Retailers were already fighting and now they are carrying Coronavirus’ effects. But a large gym brand and a large car rental company have also recently filed for bankruptcy.
Yet, many more brands that filed for bankruptcy with the intention of staying in business did not survive. Here are some US-based companies that filed in May:
The statement went on to say that filing bankruptcy protection in Chapter 11 would help it “become stronger and ready to grow”.
The 55-year-old company plans to get out of bankruptcy by August, saying it is “absolutely not going anywhere.” Gold shuttered 30 places in April, but has no plans to close any more gyms permanently.
The company has been in business since 1918, when it set up shop with a dozen Ford Model TS. The Hertz Great Depression cut off total production in the United States during World War II and saved it from the shock of soaring oil prices.
With the bankruptcy declaration, the rental car company said it would like to stay in business while restructuring it so that it can become more financially sound.

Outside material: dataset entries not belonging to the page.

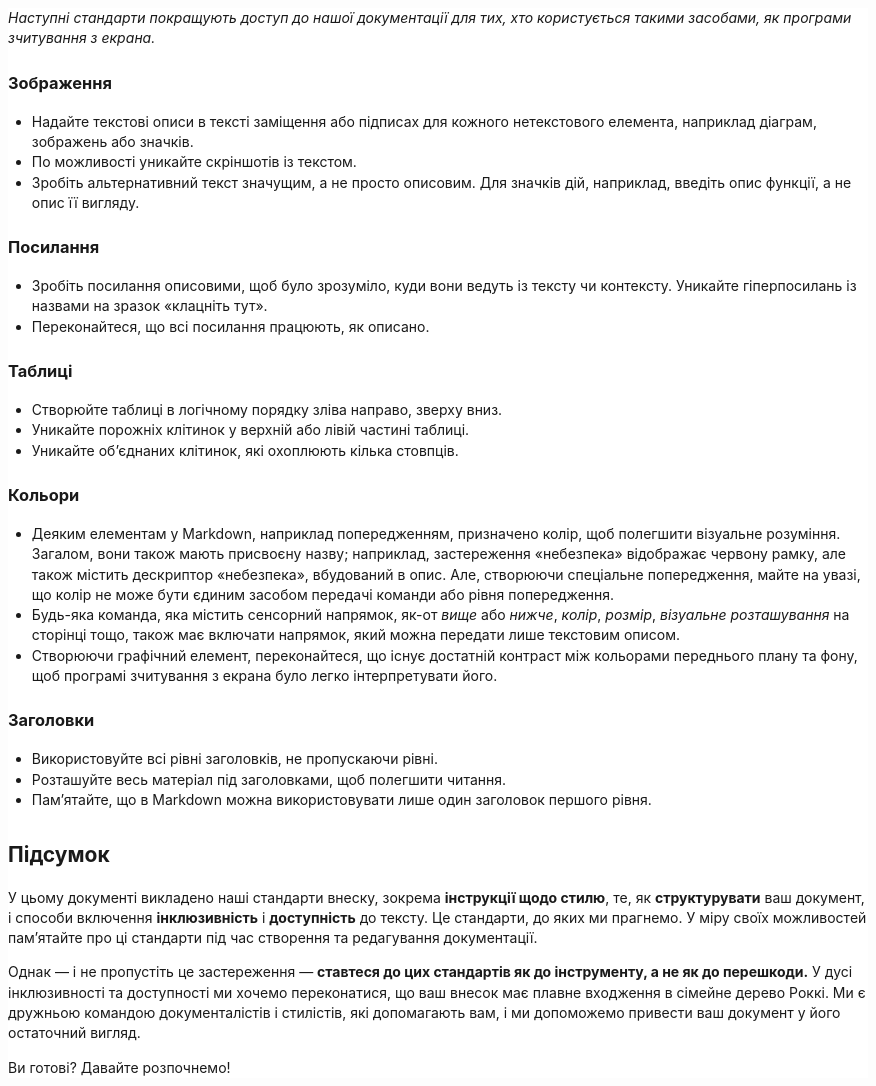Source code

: *Наступні стандарти покращують доступ до нашої документації для тих, хто користується такими засобами, як програми зчитування з екрана.*

### Зображення

- Надайте текстові описи в тексті заміщення або підписах для кожного нетекстового елемента, наприклад діаграм, зображень або значків.
- По можливості уникайте скріншотів із текстом.
- Зробіть альтернативний текст значущим, а не просто описовим. Для значків дій, наприклад, введіть опис функції, а не опис її вигляду.

### Посилання

- Зробіть посилання описовими, щоб було зрозуміло, куди вони ведуть із тексту чи контексту. Уникайте гіперпосилань із назвами на зразок «клацніть тут».
- Переконайтеся, що всі посилання працюють, як описано.

### Таблиці

- Створюйте таблиці в логічному порядку зліва направо, зверху вниз.
- Уникайте порожніх клітинок у верхній або лівій частині таблиці.
- Уникайте об’єднаних клітинок, які охоплюють кілька стовпців.

### Кольори

- Деяким елементам у Markdown, наприклад попередженням, призначено колір, щоб полегшити візуальне розуміння. Загалом, вони також мають присвоєну назву; наприклад, застереження «небезпека» відображає червону рамку, але також містить дескриптор «небезпека», вбудований в опис. Але, створюючи спеціальне попередження, майте на увазі, що колір не може бути єдиним засобом передачі команди або рівня попередження.
- Будь-яка команда, яка містить сенсорний напрямок, як-от *вище* або *нижче*, *колір*, *розмір*, *візуальне розташування* на сторінці тощо, також має включати напрямок, який можна передати лише текстовим описом.
- Створюючи графічний елемент, переконайтеся, що існує достатній контраст між кольорами переднього плану та фону, щоб програмі зчитування з екрана було легко інтерпретувати його.

### Заголовки

- Використовуйте всі рівні заголовків, не пропускаючи рівні.
- Розташуйте весь матеріал під заголовками, щоб полегшити читання.
- Пам’ятайте, що в Markdown можна використовувати лише один заголовок першого рівня.

## Підсумок

У цьому документі викладено наші стандарти внеску, зокрема **інструкції щодо стилю**, те, як **структурувати** ваш документ, і способи включення **інклюзивність** і **доступність** до тексту. Це стандарти, до яких ми прагнемо. У міру своїх можливостей пам’ятайте про ці стандарти під час створення та редагування документації.

Однак — і не пропустіть це застереження — **ставтеся до цих стандартів як до інструменту, а не як до перешкоди.** У дусі інклюзивності та доступності ми хочемо переконатися, що ваш внесок має плавне входження в сімейне дерево Роккі. Ми є дружньою командою документалістів і стилістів, які допомагають вам, і ми допоможемо привести ваш документ у його остаточний вигляд.

Ви готові? Давайте розпочнемо!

“The impact of the Covid-19 on travel demand has been sudden and dramatic, resulting in a sharp decline in the company’s revenue and future bookings,” the company said in a statement. It will be reopened for sale, which required today’s action. “
According to information filed with the Securities and Exchange Commission, the company paid a total of $ 1.2 million on May 19, 191, as part of its plan to retain the company while trying to reorganize.
The coronavirus could be the final blow to 118-year-old department store Stalwart Jessipenny. It was already struggling to overcome decades of bad decisions, executive instability and harmful market trends.
“Until this epidemic hit, we have made significant progress in restructuring our organization,” CEO Jill Saltau added in a statement, adding that the organization’s efforts “have already begun to stall.”
The company, which is owned by Preppy J. Crew and the Madwell brand, expects to remain commercially viable and emerge from bankruptcy as a for-profit company. And Madwell, the fast-growing denim brand that was ready for the IPO, will remain part of the business.
The J.Crew Group has been plagued by heavy debt burdens since it bought private equity firms TPG Capital and Leonard Green & Partners in 2011 for 3 billion.
In the nine years since the transaction ended, it has grown rapidly, almost doubling the number of stores. However, it has accumulated more debt. Its long-term debt on the book was ৫০ 50 million in 2010, before the deal was announced – and as of February this year, the figure stood at .7 1.7 billion.
The company operates about 500 stores, including J.Crew’s factory outlets.
The company’s history dates back to 113 years ago in its first part in Dallas. The company also operates the Bergdorf Goodman and Last Call chains.
The fate of ERS was most likely sealed in 2013 when Ares Management and the Canadian Pension Plan Investment Board paid a 6 6 billion benefit buyout to the company as a private company.
“The big problem with Neimon is [private equity companies] “There’s a lot more and layered to take extra pay,” Steve Dennis, a retail consultant and former Nemon executive, told CNN Business earlier.
CEO Steve Baker said the business prospered before the epidemic. But as a result the temporary store closed and the employee furloughs “had serious consequences for our business”.
“The complete shutdown of the store for two months has put the company in a financial position that can only be effectively addressed through a restructuring of Chapter 11,” he said in a statement.
The Dallas-based chain, which filed May 2, said it would permanently close about 230 of its nearly 700 U.S. stores.
– CNN Business’s Chris Isidore and Nathaniel Mieroson contributed to this report.